Don't get me wrong, I am not one of those movie viewers who demands absolute reality. I am willing to suspend my belief when the movie starts, but this one simply has too many gaps or weaknesses in its plot to allow anyone to do so. I mean, a vice-presidential candidate's hotel room with a fake closet and a brain surgery operating room on the other side to implant miniaturized computer chips commanded by his mother! Who okay-ed that little bit of silliness? I felt sorry for the cast, including Meryl Streep, who tried their best to rescue this film but in the end it deserves to be lost and forgotten.
Garden State (2004)
In Garden State, a young man (Zach Braff) returns to his hometown for his mother's funeral and finds love.
Garden grew on me. It kept replaying in my mind. It reminded me of the movie The Graduate (no slight praise) for many reasons, not the least of which was the soundtrack which included a song by Simon and Garfunkel. I mean, why include an old song by S&G in the middle of a host of contemporary artists - it must have been done on purpose - right? And the pool scene, although different than Hoffman's, still serves to illustrate Andrew Largeman's alienation.

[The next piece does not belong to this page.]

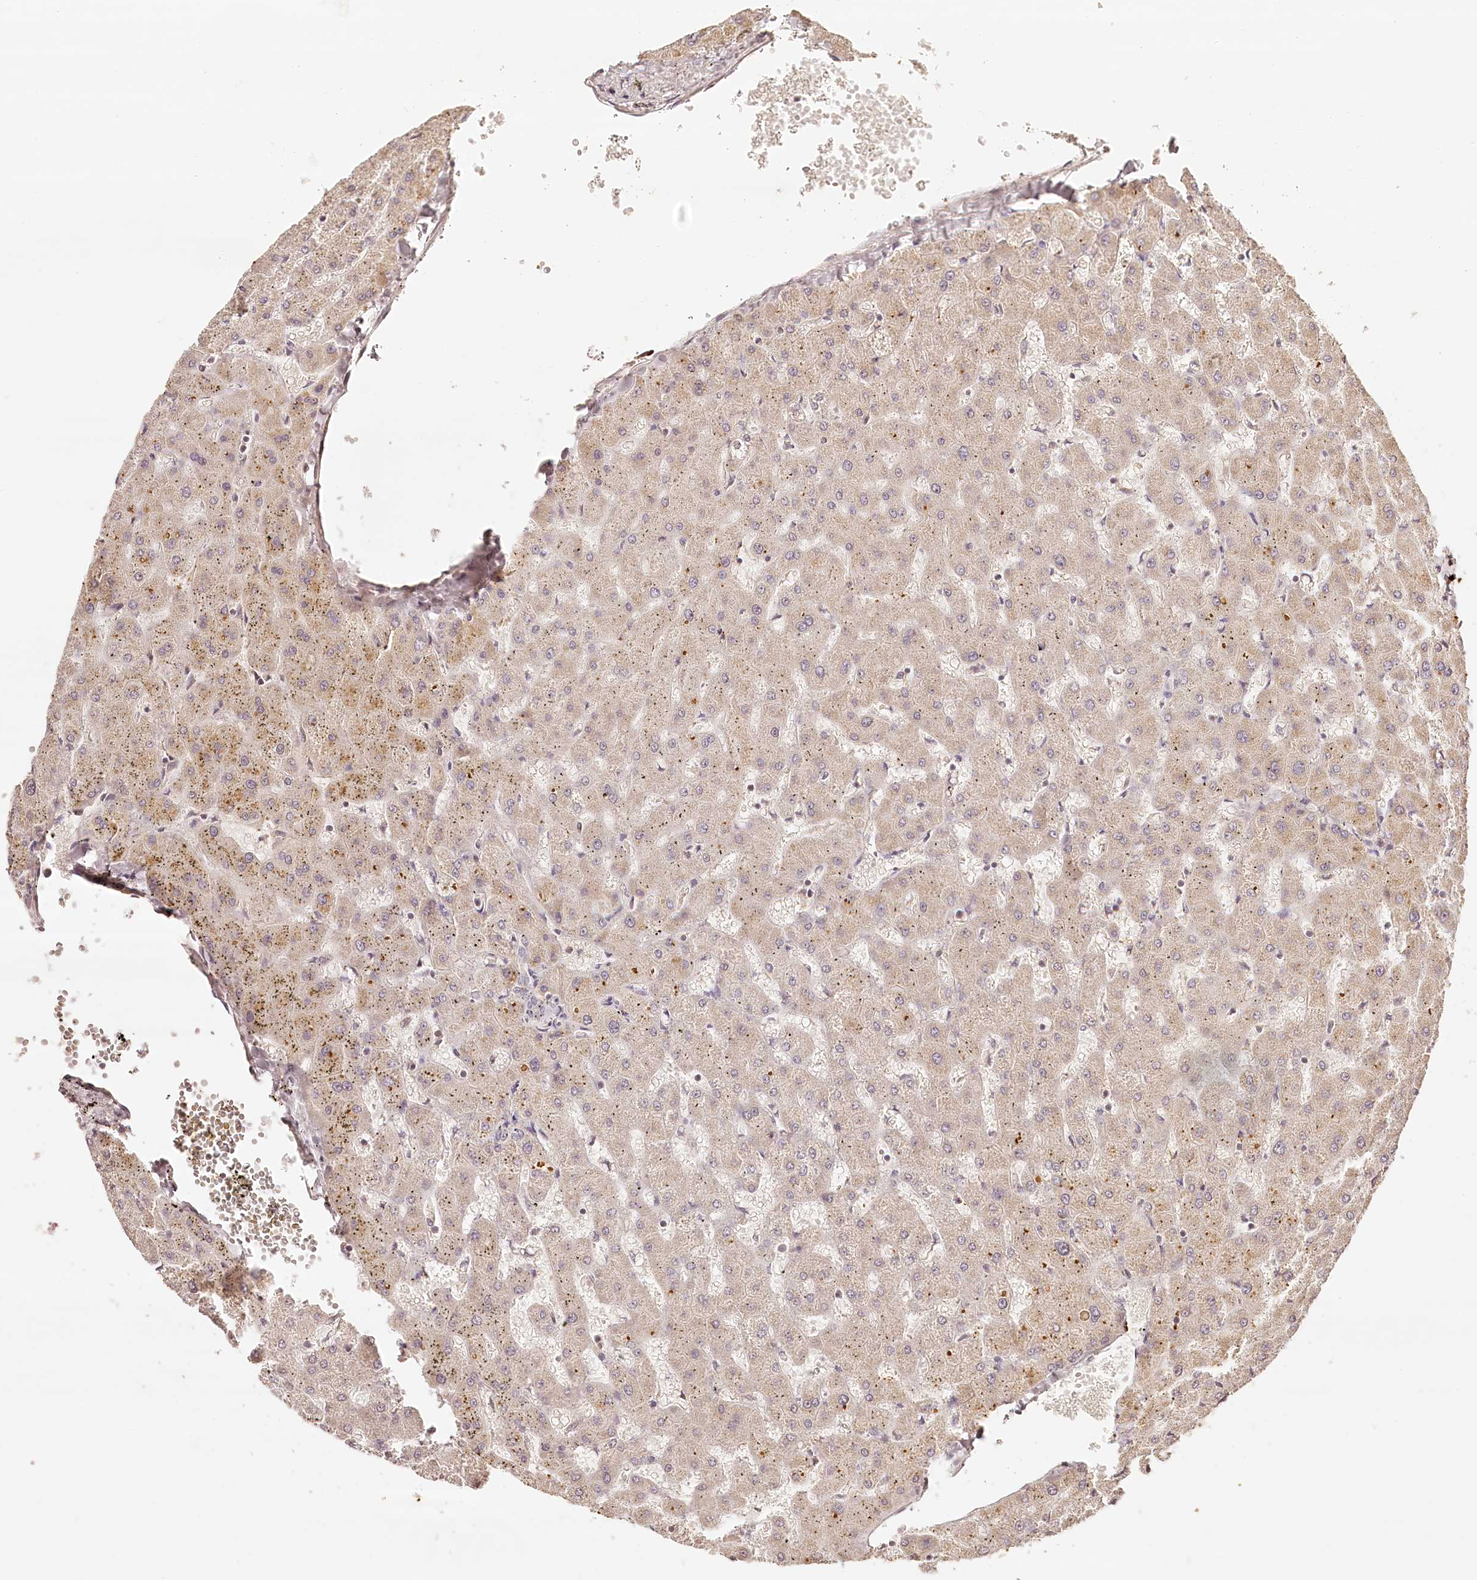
{"staining": {"intensity": "negative", "quantity": "none", "location": "none"}, "tissue": "liver", "cell_type": "Cholangiocytes", "image_type": "normal", "snomed": [{"axis": "morphology", "description": "Normal tissue, NOS"}, {"axis": "topography", "description": "Liver"}], "caption": "IHC of unremarkable liver demonstrates no expression in cholangiocytes. (Stains: DAB (3,3'-diaminobenzidine) IHC with hematoxylin counter stain, Microscopy: brightfield microscopy at high magnification).", "gene": "SYNGR1", "patient": {"sex": "female", "age": 63}}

Much like the Graduate, it was the little things that got to me. The escalators heading in two directions at the end, the making of a completely original dance, the touching of the father, the arc on the edge of the abyss, the silent Velcro...I could go on.
Natalie Portman got to me too. Playing the role of a goofy, epileptic but cute, hometown girl, she steals the show. She hits all the right notes. She is responsible for the death by tread-wheel of a loved one, she habitually lies, and she's slightly crazy, but Andrew and we can't help falling in love with her.
Movies like this are rare. Lots worth looking at, lots worth listening to, lots to think about, lots to feel good about. I hope Braff (star, writer, director) has a few more like this in him.